# Trigger on Abolt



## sghoghunter (Aug 23, 2017)

Need a lil advice guys. I bought a browning Abolt two yrs ago and after I shot it the first time I found something wierd acting about the trigger. After you shoot it and open and close the bolt it lets the firing pin down as you close the bolt. I can open the bolt back up and push the trigger forward and it's all good to go till you shoot it again. I dealt with it last yr but I swapped stocks and want to fix it. Could it be a broke spring or could it just be gummed up and need to be cleaned?


----------



## mossyoakpro (Aug 30, 2017)

Timney makes a great trigger spring for the Abolt....very easy to do.  I would try that and go from there.  Your spring may be bad.

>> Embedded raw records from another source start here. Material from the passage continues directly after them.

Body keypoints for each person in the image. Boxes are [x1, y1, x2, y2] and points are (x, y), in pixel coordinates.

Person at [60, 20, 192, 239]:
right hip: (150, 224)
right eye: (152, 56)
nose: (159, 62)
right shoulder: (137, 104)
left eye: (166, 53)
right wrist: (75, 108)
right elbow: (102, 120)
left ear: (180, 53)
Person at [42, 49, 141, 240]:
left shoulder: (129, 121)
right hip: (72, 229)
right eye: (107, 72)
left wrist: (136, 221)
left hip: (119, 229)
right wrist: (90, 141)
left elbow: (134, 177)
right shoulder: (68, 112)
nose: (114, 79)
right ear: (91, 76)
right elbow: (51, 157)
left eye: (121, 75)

Last one I bought was around 40 bucks.


----------



## sghoghunter (Aug 30, 2017)

mossyoakpro said:


> Timney makes a great trigger spring for the Abolt....very easy to do.  I would try that and go from there.  Your spring may be bad.
> 
> Last one I bought was around 40 bucks.


I took the trigger assembly of the receiver last night and got it soaking in some degreaser. It seems to have just been gummed up and wouldn't let it spring back to normal


----------



## mossyoakpro (Aug 30, 2017)

sghoghunter said:


> I took the trigger assembly of the receiver last night and got it soaking in some degreaser. It seems to have just been gummed up and wouldn't let it spring back to normal



Awesome...the trigger kit makes a big difference.  It comes with a 2 # and a 4# weight I believe.


----------



## sghoghunter (Aug 30, 2017)

Oh yeah I bought one last yr. I kept the light one and gave my brother the other. I came in this afternoon and washed it out and put it in the oven to dry good and it works fine now


----------



## mossyoakpro (Aug 30, 2017)

sghoghunter said:


> Oh yeah I bought one last yr. I kept the light one and gave my brother the other. I came in this afternoon and washed it out and put it in the oven to dry good and it works fine now


----------